Backdoor Directions in Vision Transformers
Sengim Karayalcin 1,2, Marina Krcek 3, Pin-Yu Chen 4, Stjepan Picek 3,2
Published on arXiv
2603.10806
Model Poisoning
OWASP ML Top 10 — ML10
Key Finding
A single linear 'trigger direction' in ViT activations causally mediates backdoor behavior, and removing it from model weights suppresses backdoor misclassification while enabling weight-only detection of stealthy attacks.
Backdoor Direction (BD Direction)
Novel technique introduced
This paper investigates how Backdoor Attacks are represented within Vision Transformers (ViTs). By assuming knowledge of the trigger, we identify a specific ``trigger direction'' in the model's activations that corresponds to the internal representation of the trigger. We confirm the causal role of this linear direction by showing that interventions in both activation and parameter space consistently modulate the model's backdoor behavior across multiple datasets and attack types. Using this direction as a diagnostic tool, we trace how backdoor features are processed across layers. Our analysis reveals distinct qualitative differences: static-patch triggers follow a different internal logic than stealthy, distributed triggers. We further examine the link between backdoors and adversarial attacks, specifically testing whether PGD-based perturbations (de-)activate the identified trigger mechanism. Finally, we propose a data-free, weight-based detection scheme for stealthy-trigger attacks. Our findings show that mechanistic interpretability offers a robust framework for diagnosing and addressing security vulnerabilities in computer vision.
Key Contributions
- Derives a 'backdoor direction' in ViT residual stream activations using trigger knowledge, and shows that orthogonalizing this direction out of weight matrices removes backdoor behavior across multiple datasets and attack types.
- Reveals qualitative differences in internal representations between static-patch triggers and stealthy distributed triggers via layer-wise propagation analysis.

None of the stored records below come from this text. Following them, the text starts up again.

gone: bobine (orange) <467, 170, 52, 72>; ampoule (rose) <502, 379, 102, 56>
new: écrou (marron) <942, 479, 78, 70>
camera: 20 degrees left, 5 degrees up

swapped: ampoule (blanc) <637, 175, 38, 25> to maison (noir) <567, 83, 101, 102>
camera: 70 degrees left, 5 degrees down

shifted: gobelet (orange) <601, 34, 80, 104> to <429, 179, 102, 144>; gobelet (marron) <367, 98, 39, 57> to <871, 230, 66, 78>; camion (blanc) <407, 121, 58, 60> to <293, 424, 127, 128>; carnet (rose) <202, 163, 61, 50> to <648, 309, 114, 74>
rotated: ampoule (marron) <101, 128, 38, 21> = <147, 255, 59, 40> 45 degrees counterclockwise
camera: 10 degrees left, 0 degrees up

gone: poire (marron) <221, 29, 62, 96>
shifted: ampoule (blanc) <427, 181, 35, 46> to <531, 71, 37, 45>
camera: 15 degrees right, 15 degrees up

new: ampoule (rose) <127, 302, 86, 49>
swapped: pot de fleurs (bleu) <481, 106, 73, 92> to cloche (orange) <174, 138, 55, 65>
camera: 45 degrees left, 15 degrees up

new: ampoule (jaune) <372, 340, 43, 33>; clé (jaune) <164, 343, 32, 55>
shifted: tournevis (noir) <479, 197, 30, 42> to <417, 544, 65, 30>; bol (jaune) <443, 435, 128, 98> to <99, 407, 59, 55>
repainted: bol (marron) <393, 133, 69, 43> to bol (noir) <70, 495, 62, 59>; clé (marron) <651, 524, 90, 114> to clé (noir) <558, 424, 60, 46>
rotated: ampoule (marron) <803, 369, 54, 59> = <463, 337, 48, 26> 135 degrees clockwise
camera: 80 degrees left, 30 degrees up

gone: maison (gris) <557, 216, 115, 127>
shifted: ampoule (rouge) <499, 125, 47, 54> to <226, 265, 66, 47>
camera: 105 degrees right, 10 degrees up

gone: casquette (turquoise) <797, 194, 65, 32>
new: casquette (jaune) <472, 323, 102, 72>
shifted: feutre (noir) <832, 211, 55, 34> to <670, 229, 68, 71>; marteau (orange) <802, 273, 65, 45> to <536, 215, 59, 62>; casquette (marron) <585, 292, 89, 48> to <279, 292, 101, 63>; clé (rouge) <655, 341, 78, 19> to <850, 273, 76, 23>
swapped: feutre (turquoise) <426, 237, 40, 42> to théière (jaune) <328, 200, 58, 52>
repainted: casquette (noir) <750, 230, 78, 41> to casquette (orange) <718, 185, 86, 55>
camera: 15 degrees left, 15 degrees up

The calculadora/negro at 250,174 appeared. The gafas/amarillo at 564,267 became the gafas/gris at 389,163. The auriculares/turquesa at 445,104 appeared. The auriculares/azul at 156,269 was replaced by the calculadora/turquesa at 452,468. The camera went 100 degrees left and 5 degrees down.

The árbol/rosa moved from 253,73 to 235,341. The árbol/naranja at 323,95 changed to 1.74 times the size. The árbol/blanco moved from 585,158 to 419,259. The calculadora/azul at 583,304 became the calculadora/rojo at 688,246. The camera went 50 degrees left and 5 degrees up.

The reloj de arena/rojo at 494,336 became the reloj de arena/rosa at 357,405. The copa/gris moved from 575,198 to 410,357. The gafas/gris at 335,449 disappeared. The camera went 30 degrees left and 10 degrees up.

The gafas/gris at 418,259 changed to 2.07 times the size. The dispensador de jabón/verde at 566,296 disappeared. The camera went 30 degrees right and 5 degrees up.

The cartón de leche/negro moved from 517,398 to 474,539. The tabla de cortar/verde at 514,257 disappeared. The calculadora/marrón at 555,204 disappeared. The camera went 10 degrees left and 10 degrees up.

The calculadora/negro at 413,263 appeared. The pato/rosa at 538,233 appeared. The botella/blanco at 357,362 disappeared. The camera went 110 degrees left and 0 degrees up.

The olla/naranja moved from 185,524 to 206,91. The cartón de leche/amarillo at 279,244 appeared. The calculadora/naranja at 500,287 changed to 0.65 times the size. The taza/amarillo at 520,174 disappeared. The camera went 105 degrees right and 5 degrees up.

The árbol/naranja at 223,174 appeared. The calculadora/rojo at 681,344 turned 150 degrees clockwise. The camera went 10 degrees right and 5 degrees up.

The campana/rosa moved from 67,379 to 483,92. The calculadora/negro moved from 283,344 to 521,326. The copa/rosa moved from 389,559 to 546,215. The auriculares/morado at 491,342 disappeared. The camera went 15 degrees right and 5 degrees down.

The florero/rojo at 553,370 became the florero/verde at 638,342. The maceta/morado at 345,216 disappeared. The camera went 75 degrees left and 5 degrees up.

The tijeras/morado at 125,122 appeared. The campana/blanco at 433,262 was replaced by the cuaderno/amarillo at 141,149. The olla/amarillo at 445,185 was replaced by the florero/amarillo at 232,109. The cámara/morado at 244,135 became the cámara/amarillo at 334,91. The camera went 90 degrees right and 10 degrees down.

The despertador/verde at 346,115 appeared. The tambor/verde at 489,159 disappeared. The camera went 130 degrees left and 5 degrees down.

- Proposes a data-free, weight-based detection scheme for stealthy-trigger backdoor attacks in ViTs, extending prior convolutional-model approaches to the transformer setting.
🛡️ Threat Analysis
The paper directly investigates backdoor/trojan attacks in Vision Transformers: it identifies causal 'trigger directions' in model activations, shows that removing these directions from weights mitigates backdoor behavior, traces how backdoor features propagate across layers, and proposes a data-free weight-based detection scheme — all core ML10 contributions.